:: Consignes ::
(a) Dans le texte sur le Kurdistan irakien, relevez s'il vous plaît tous les lieux où les déplacés non hébergés par des familles de la région de Dohuk avaient trouvé refuge en septembre 2014.
(b) Rédigez la suite du texte sur le Kurdistan irakien à partir de sa dernière phrase.

#### Document source ####

Par Francesca Pizzutelli, chercheuse/conseillère d’Amnesty International, spécialiste des droits des réfugiés et des migrants.

Depuis l’avion, le changement de saison est manifeste : les vastes étendues de terres qui, trois mois plus tôt, étaient jaunes, arides et poussiéreuses ont pris une teinte foncée et sont parsemées de tâches vertes. Après une première visite en septembre, me voici de retour au Kurdistan irakien (officiellement, la région autonome du Kurdistan irakien) avec ma collègue Khairun pour faire le point sur la situation des droits des réfugiés syriens et déplacés irakiens.

Face à la progression du groupe armé État islamique (EI) et aux autres violences qui déchirent le pays, plus de deux millions d’Irakiens ont été déplacés en 2014. Près de la moitié d’entre eux (quelque 950 000 personnes) se trouvent aujourd’hui au Kurdistan, petite région semi-autonome du nord de l’Irak qui compte 5,2 millions d’habitants. Ce qui signifie que la région a vu sa population augmenter de près d’un cinquième (comme si l’Écosse avait soudainement accueilli un million de personnes venues d’Angleterre et du Pays de Galles).

Il s’agit, pour la plupart, de yézidis de la région de Sinjar, auxquels viennent s’ajouter des Turcs et des Arabes de villes et de villages situés à proximité de Mossoul, deuxième plus grande agglomération irakienne. Avant janvier 2014, le Kurdistan avait déjà accueilli quelque 230 000 réfugiés de Syrie.

Les camps

Le gouvernement régional kurde a fait construire des camps pour les centaines de milliers de personnes déplacées. Le camp de Baharka, en périphérie d’Erbil, accueille quelque 3 000 Irakiens déplacés et réfugiés palestiniens d’Irak. Érigé tout près de la capitale du Kurdistan, c’est l’un des camps les plus en vue. Bien qu’il reçoive fréquemment la visite de dignitaires, de journalistes et d’organismes caritatifs d’autres pays, les conditions de vie y sont loin d’être idéales, en particulier par temps pluvieux. Quand la nuit tombe, le marché est éclairé par des lampes solaires et des lampes torches.

Dans la province de Dohuk, dont la capitale du même nom située à l’ouest d’Erbil compte 280 000 habitants, on dénombre 430 000 personnes déplacées, en plus des réfugiés de Syrie. La première fois que nous nous étions rendues dans la région de Dohuk, en septembre 2014, les personnes qui n’étaient pas hébergées par des familles de la région avaient trouvé refuge là où elles avaient pu : dans des écoles, des chantiers, des bâtiments en cours de construction, des garages, des parcs ou encore des jardins. Trois mois plus tard, neuf camps officiels ont été construits dans la province pour les déplacés. Ils en accueillent 125 000, soit une petite partie seulement des personnes ayant besoin d’un abri.

#### Données ####

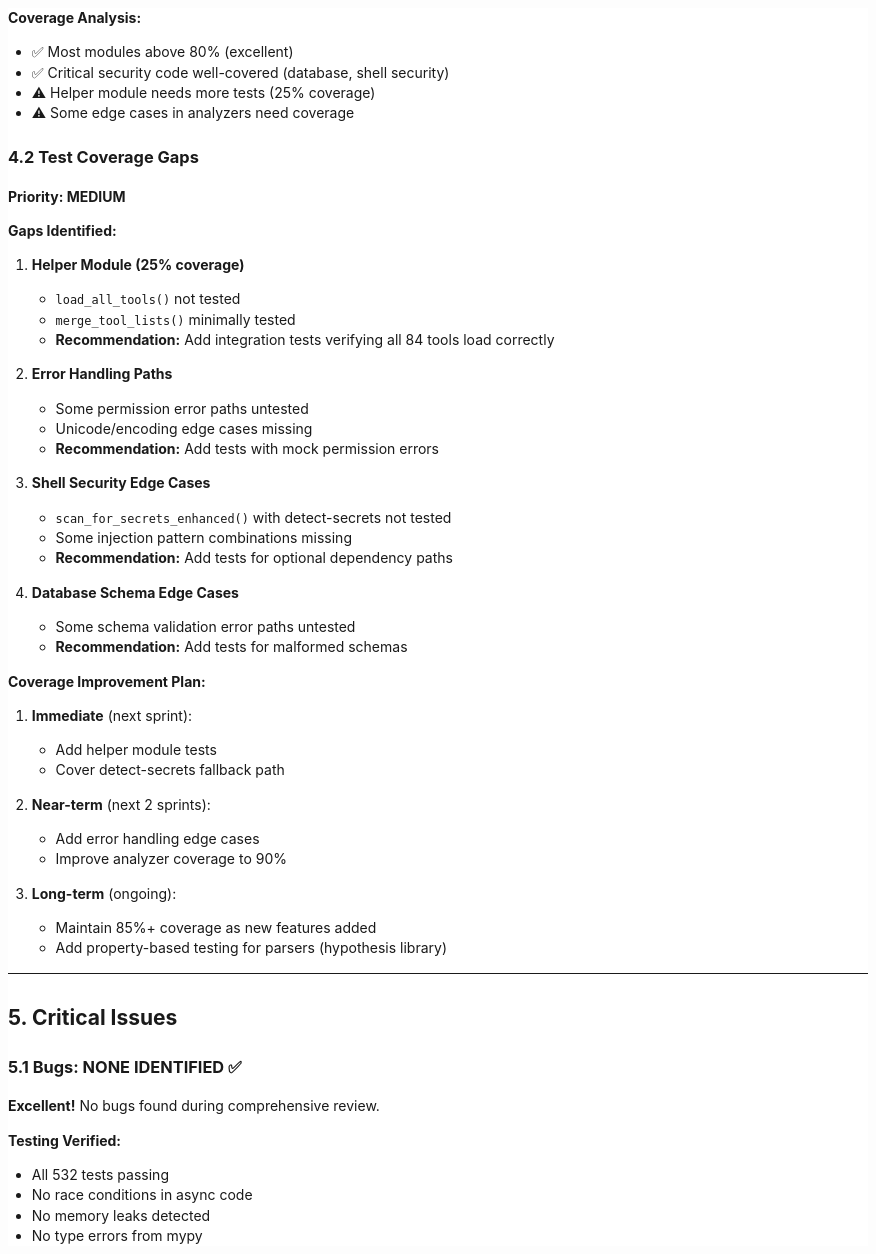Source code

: **Coverage Analysis:**
- ✅ Most modules above 80% (excellent)
- ✅ Critical security code well-covered (database, shell security)
- ⚠️ Helper module needs more tests (25% coverage)
- ⚠️ Some edge cases in analyzers need coverage

### 4.2 Test Coverage Gaps

**Priority: MEDIUM**

**Gaps Identified:**

1. **Helper Module (25% coverage)**
   - `load_all_tools()` not tested
   - `merge_tool_lists()` minimally tested
   - **Recommendation:** Add integration tests verifying all 84 tools load correctly

2. **Error Handling Paths**
   - Some permission error paths untested
   - Unicode/encoding edge cases missing
   - **Recommendation:** Add tests with mock permission errors

3. **Shell Security Edge Cases**
   - `scan_for_secrets_enhanced()` with detect-secrets not tested
   - Some injection pattern combinations missing
   - **Recommendation:** Add tests for optional dependency paths

4. **Database Schema Edge Cases**
   - Some schema validation error paths untested
   - **Recommendation:** Add tests for malformed schemas

**Coverage Improvement Plan:**
1. **Immediate** (next sprint):
   - Add helper module tests
   - Cover detect-secrets fallback path

2. **Near-term** (next 2 sprints):
   - Add error handling edge cases
   - Improve analyzer coverage to 90%

3. **Long-term** (ongoing):
   - Maintain 85%+ coverage as new features added
   - Add property-based testing for parsers (hypothesis library)

---

## 5. Critical Issues

### 5.1 Bugs: NONE IDENTIFIED ✅

**Excellent!** No bugs found during comprehensive review.

**Testing Verified:**
- All 532 tests passing
- No race conditions in async code
- No memory leaks detected
- No type errors from mypy
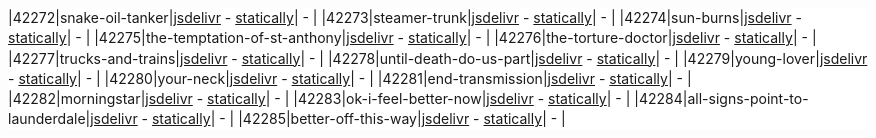 |42272|snake-oil-tanker|[jsdelivr](https://cdn.jsdelivr.net/gh/dbchord/c7-3-6/40001-45000/42001-42500/snake-oil-tanker.webp) - [statically](https://cdn.statically.io/gh/dbchord/c7-3-6/i/40001-45000/42001-42500/snake-oil-tanker.webp)| - |
|42273|steamer-trunk|[jsdelivr](https://cdn.jsdelivr.net/gh/dbchord/c7-3-6/40001-45000/42001-42500/steamer-trunk.webp) - [statically](https://cdn.statically.io/gh/dbchord/c7-3-6/i/40001-45000/42001-42500/steamer-trunk.webp)| - |
|42274|sun-burns|[jsdelivr](https://cdn.jsdelivr.net/gh/dbchord/c7-3-6/40001-45000/42001-42500/sun-burns.webp) - [statically](https://cdn.statically.io/gh/dbchord/c7-3-6/i/40001-45000/42001-42500/sun-burns.webp)| - |
|42275|the-temptation-of-st-anthony|[jsdelivr](https://cdn.jsdelivr.net/gh/dbchord/c7-3-6/40001-45000/42001-42500/the-temptation-of-st-anthony.webp) - [statically](https://cdn.statically.io/gh/dbchord/c7-3-6/i/40001-45000/42001-42500/the-temptation-of-st-anthony.webp)| - |
|42276|the-torture-doctor|[jsdelivr](https://cdn.jsdelivr.net/gh/dbchord/c7-3-6/40001-45000/42001-42500/the-torture-doctor.webp) - [statically](https://cdn.statically.io/gh/dbchord/c7-3-6/i/40001-45000/42001-42500/the-torture-doctor.webp)| - |
|42277|trucks-and-trains|[jsdelivr](https://cdn.jsdelivr.net/gh/dbchord/c7-3-6/40001-45000/42001-42500/trucks-and-trains.webp) - [statically](https://cdn.statically.io/gh/dbchord/c7-3-6/i/40001-45000/42001-42500/trucks-and-trains.webp)| - |
|42278|until-death-do-us-part|[jsdelivr](https://cdn.jsdelivr.net/gh/dbchord/c7-3-6/40001-45000/42001-42500/until-death-do-us-part.webp) - [statically](https://cdn.statically.io/gh/dbchord/c7-3-6/i/40001-45000/42001-42500/until-death-do-us-part.webp)| - |
|42279|young-lover|[jsdelivr](https://cdn.jsdelivr.net/gh/dbchord/c7-3-6/40001-45000/42001-42500/young-lover.webp) - [statically](https://cdn.statically.io/gh/dbchord/c7-3-6/i/40001-45000/42001-42500/young-lover.webp)| - |
|42280|your-neck|[jsdelivr](https://cdn.jsdelivr.net/gh/dbchord/c7-3-6/40001-45000/42001-42500/your-neck.webp) - [statically](https://cdn.statically.io/gh/dbchord/c7-3-6/i/40001-45000/42001-42500/your-neck.webp)| - |
|42281|end-transmission|[jsdelivr](https://cdn.jsdelivr.net/gh/dbchord/c7-3-6/40001-45000/42001-42500/end-transmission.webp) - [statically](https://cdn.statically.io/gh/dbchord/c7-3-6/i/40001-45000/42001-42500/end-transmission.webp)| - |
|42282|morningstar|[jsdelivr](https://cdn.jsdelivr.net/gh/dbchord/c7-3-6/40001-45000/42001-42500/morningstar.webp) - [statically](https://cdn.statically.io/gh/dbchord/c7-3-6/i/40001-45000/42001-42500/morningstar.webp)| - |
|42283|ok-i-feel-better-now|[jsdelivr](https://cdn.jsdelivr.net/gh/dbchord/c7-3-6/40001-45000/42001-42500/ok-i-feel-better-now.webp) - [statically](https://cdn.statically.io/gh/dbchord/c7-3-6/i/40001-45000/42001-42500/ok-i-feel-better-now.webp)| - |
|42284|all-signs-point-to-launderdale|[jsdelivr](https://cdn.jsdelivr.net/gh/dbchord/c7-3-6/40001-45000/42001-42500/all-signs-point-to-launderdale.webp) - [statically](https://cdn.statically.io/gh/dbchord/c7-3-6/i/40001-45000/42001-42500/all-signs-point-to-launderdale.webp)| - |
|42285|better-off-this-way|[jsdelivr](https://cdn.jsdelivr.net/gh/dbchord/c7-3-6/40001-45000/42001-42500/better-off-this-way.webp) - [statically](https://cdn.statically.io/gh/dbchord/c7-3-6/i/40001-45000/42001-42500/better-off-this-way.webp)| - |
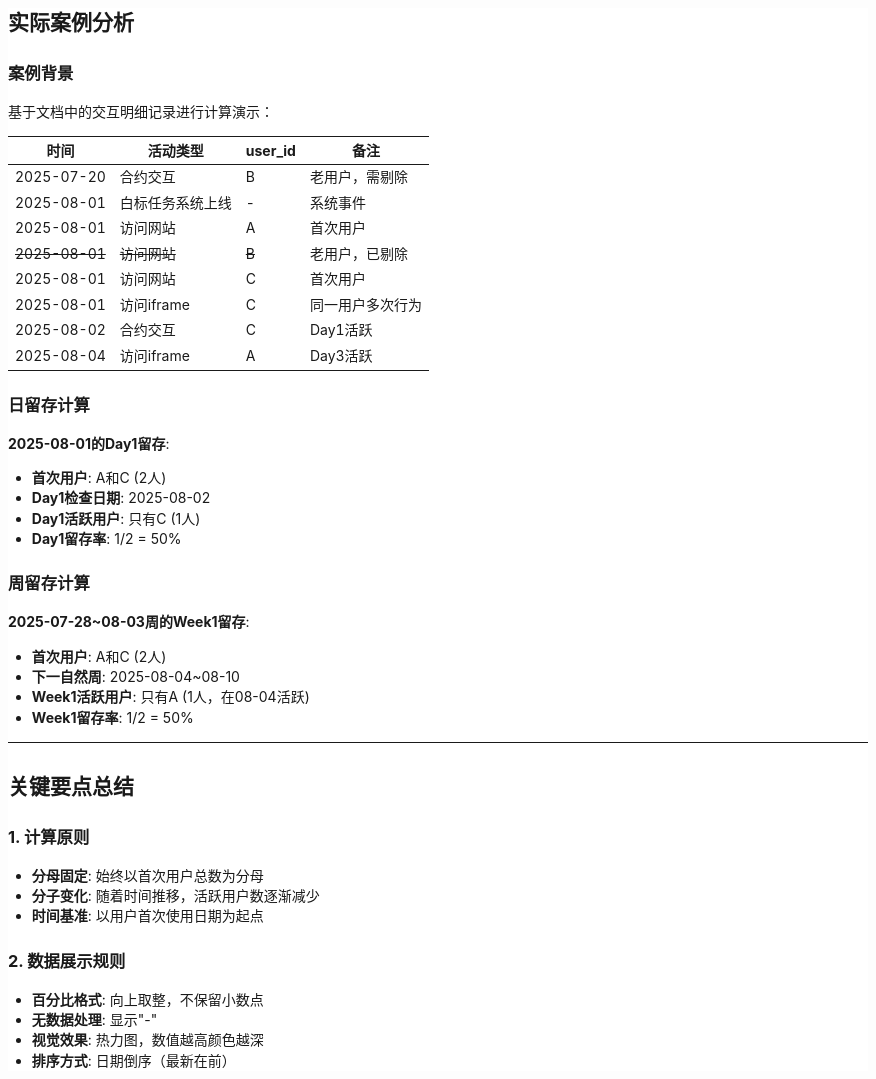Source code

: 
## 实际案例分析

### 案例背景
基于文档中的交互明细记录进行计算演示：

| 时间 | 活动类型 | user_id | 备注 |
|------|---------|---------|------|
| 2025-07-20 | 合约交互 | B | 老用户，需剔除 |
| 2025-08-01 | 白标任务系统上线 | - | 系统事件 |
| 2025-08-01 | 访问网站 | A | 首次用户 |
| ~~2025-08-01~~ | ~~访问网站~~ | ~~B~~ | 老用户，已剔除 |
| 2025-08-01 | 访问网站 | C | 首次用户 |
| 2025-08-01 | 访问iframe | C | 同一用户多次行为 |
| 2025-08-02 | 合约交互 | C | Day1活跃 |
| 2025-08-04 | 访问iframe | A | Day3活跃 |

### 日留存计算
**2025-08-01的Day1留存**:
- **首次用户**: A和C (2人)
- **Day1检查日期**: 2025-08-02
- **Day1活跃用户**: 只有C (1人)
- **Day1留存率**: 1/2 = 50%

### 周留存计算
**2025-07-28~08-03周的Week1留存**:
- **首次用户**: A和C (2人) 
- **下一自然周**: 2025-08-04~08-10
- **Week1活跃用户**: 只有A (1人，在08-04活跃)
- **Week1留存率**: 1/2 = 50%

---

## 关键要点总结

### 1. 计算原则
- **分母固定**: 始终以首次用户总数为分母
- **分子变化**: 随着时间推移，活跃用户数逐渐减少
- **时间基准**: 以用户首次使用日期为起点

### 2. 数据展示规则
- **百分比格式**: 向上取整，不保留小数点
- **无数据处理**: 显示"-"
- **视觉效果**: 热力图，数值越高颜色越深
- **排序方式**: 日期倒序（最新在前）

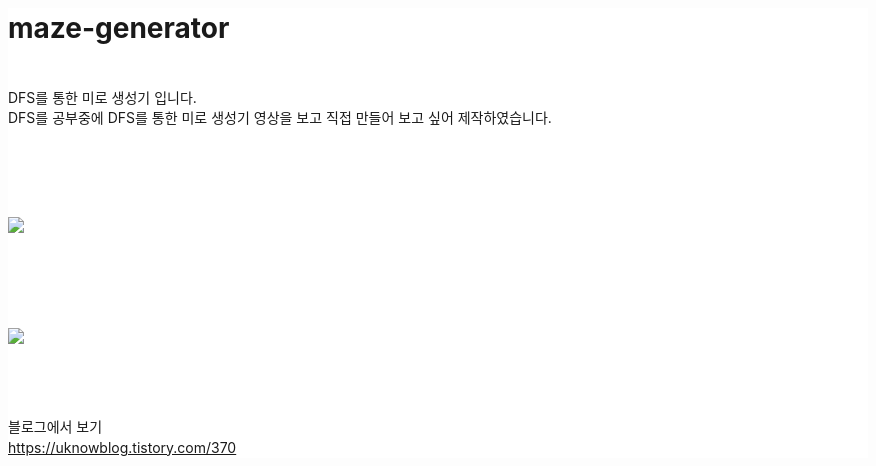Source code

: # maze-generator
<br>
DFS를 통한 미로 생성기 입니다.<br>
DFS를 공부중에 DFS를 통한 미로 생성기 영상을 보고 직접 만들어 보고 싶어 제작하였습니다.

<br><br><br>

<img width="80%" src="https://github.com/yoon6763/maze-generator/assets/74063259/3b7c3551-7252-4114-953e-720c4ce2626b)https://github.com/yoon6763/maze-generator/assets/74063259/3b7c3551-7252-4114-953e-720c4ce2626b"/>

<br><br><br>

<img width="80%" src="https://github.com/yoon6763/maze-generator/assets/74063259/82645afa-87c6-4445-8687-57207b356008)https://github.com/yoon6763/maze-generator/assets/74063259/82645afa-87c6-4445-8687-57207b356008"/>


<br><br>

블로그에서 보기
<br>
https://uknowblog.tistory.com/370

####

:: Corrigé des exercices ::
(a) Écoles, chantiers, bâtiments en cours de construction, garages, parcs et jardins.

(b)
Deux de ces camps officiels ont été érigés par la Direction turque de la gestion des catastrophes et des urgences (AFAD), trois par les Nations unies et les quatre autres par le gouvernement régional kurde. De fait, la qualité de l’hébergement, des équipements et des services varie beaucoup d’un camp à un autre. Au camp de Bersive I, par exemple, qui est administré par l’AFAD près de Zakho et où vivent environ 10 000 personnes, les tentes ne sont pas vraiment imperméables, il n’y a pas d’eau chaude et le nombre de toilettes et de douches est inférieur aux normes minimales pour les interventions humanitaires.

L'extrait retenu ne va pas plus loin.